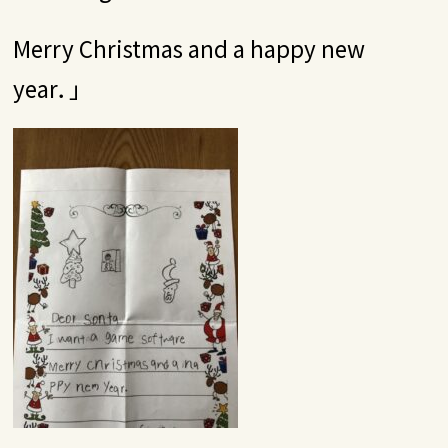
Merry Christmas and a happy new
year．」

....

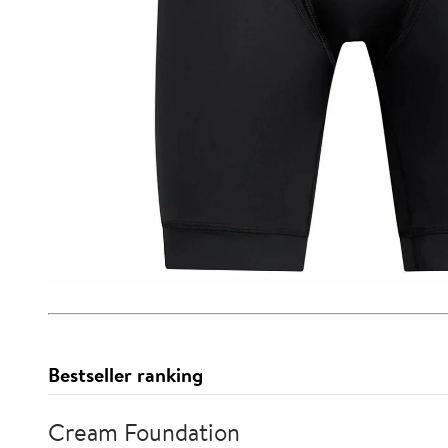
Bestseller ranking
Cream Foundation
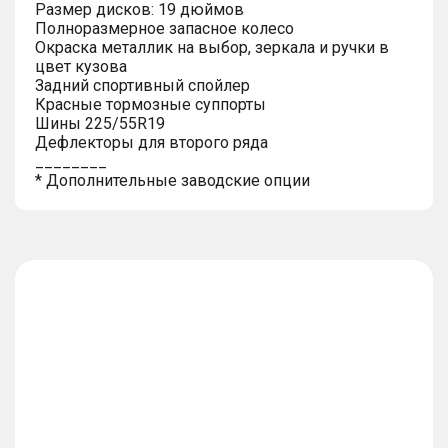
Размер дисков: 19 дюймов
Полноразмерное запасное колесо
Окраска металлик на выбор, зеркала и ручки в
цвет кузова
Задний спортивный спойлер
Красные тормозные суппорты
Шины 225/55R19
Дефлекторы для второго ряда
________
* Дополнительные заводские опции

....

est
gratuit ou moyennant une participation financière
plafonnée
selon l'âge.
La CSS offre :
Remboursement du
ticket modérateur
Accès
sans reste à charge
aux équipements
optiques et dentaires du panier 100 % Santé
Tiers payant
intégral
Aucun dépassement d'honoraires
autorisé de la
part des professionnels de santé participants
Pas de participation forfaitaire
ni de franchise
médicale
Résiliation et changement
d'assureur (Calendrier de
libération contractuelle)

....

§ Exercise requirements
Put every line of the rows, from the line that contains "Bestseller ranking" down through the line that contains "Дополнительные заводские опции", into a JSON list of strings with one string per line, skipping blank lines and leaving out the pictures.

§ Output for this exercise
[
  "Bestseller ranking",
  "Cream Foundation",
  "Размер дисков: 19 дюймов",
  "Полноразмерное запасное колесо",
  "Окраска металлик на выбор, зеркала и ручки в",
  "цвет кузова",
  "Задний спортивный спойлер",
  "Красные тормозные суппорты",
  "Шины 225/55R19",
  "Дефлекторы для второго ряда",
  "________",
  "* Дополнительные заводские опции"
]